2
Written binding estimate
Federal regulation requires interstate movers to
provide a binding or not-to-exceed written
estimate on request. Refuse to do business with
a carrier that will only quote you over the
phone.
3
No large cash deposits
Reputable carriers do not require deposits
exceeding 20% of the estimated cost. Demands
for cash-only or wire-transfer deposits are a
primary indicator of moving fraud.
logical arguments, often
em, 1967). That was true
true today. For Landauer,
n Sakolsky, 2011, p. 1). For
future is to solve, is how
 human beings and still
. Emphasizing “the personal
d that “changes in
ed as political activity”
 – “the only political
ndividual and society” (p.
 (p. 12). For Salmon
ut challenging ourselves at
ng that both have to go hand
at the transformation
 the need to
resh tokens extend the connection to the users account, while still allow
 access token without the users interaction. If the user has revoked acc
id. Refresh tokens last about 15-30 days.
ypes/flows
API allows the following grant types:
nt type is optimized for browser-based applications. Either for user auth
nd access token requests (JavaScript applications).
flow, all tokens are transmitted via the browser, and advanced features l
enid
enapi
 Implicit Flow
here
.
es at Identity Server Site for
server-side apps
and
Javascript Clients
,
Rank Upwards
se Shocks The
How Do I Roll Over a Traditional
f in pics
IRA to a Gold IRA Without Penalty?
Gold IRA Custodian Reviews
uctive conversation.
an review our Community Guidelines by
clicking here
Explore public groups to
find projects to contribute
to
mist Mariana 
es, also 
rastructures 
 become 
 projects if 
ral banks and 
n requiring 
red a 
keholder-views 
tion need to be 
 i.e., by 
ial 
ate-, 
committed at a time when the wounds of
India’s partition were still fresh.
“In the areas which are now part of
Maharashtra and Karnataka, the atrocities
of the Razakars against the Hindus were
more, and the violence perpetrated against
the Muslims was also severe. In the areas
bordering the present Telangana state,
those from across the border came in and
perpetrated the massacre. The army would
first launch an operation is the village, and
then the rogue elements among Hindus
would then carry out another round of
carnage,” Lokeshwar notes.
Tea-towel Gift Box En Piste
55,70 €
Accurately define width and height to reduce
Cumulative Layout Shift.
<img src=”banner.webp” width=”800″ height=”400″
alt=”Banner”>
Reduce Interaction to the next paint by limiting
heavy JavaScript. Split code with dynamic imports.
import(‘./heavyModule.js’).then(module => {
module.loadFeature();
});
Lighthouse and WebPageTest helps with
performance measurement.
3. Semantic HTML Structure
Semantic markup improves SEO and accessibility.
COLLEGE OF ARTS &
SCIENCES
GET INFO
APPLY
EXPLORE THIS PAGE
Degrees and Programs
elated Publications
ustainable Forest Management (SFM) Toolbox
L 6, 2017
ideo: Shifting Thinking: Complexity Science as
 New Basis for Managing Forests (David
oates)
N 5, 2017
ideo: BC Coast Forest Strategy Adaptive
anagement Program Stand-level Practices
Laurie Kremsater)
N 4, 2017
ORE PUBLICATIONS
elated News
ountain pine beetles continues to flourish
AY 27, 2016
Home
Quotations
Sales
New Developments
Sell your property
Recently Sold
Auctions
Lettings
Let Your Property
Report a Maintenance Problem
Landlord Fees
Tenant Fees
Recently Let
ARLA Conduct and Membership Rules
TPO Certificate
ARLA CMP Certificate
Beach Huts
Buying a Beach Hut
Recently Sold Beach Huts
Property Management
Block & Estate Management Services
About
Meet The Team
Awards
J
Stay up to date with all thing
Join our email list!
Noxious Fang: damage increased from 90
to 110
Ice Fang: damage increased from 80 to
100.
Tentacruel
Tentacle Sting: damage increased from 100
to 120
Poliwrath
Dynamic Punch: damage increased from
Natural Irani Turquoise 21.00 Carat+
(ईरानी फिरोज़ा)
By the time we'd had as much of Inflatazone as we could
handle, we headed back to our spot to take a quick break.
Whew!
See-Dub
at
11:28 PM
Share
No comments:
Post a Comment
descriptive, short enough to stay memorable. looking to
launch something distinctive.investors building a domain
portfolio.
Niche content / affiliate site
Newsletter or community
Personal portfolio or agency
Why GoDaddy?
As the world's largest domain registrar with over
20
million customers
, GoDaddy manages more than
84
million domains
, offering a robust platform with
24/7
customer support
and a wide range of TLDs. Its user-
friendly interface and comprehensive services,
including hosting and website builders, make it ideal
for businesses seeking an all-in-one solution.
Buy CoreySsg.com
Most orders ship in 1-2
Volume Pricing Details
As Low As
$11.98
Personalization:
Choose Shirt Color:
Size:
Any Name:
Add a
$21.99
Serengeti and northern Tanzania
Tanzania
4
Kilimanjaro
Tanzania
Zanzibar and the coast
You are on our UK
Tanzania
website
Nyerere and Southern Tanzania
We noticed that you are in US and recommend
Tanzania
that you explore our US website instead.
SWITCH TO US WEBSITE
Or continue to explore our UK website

» **Task item**
Copy, please, exactly the lines that start at the first line of the data and end at the line containing "access token without", both kept and no others.

» **Solution to this exercise**
2
Written binding estimate
Federal regulation requires interstate movers to
provide a binding or not-to-exceed written
estimate on request. Refuse to do business with
a carrier that will only quote you over the
phone.
3
No large cash deposits
Reputable carriers do not require deposits
exceeding 20% of the estimated cost. Demands
for cash-only or wire-transfer deposits are a
primary indicator of moving fraud.
logical arguments, often
em, 1967). That was true
true today. For Landauer,
n Sakolsky, 2011, p. 1). For
future is to solve, is how
 human beings and still
. Emphasizing “the personal
d that “changes in
ed as political activity”
 – “the only political
ndividual and society” (p.
 (p. 12). For Salmon
ut challenging ourselves at
ng that both have to go hand
at the transformation
 the need to
resh tokens extend the connection to the users account, while still allow
 access token without the users interaction. If the user has revoked acc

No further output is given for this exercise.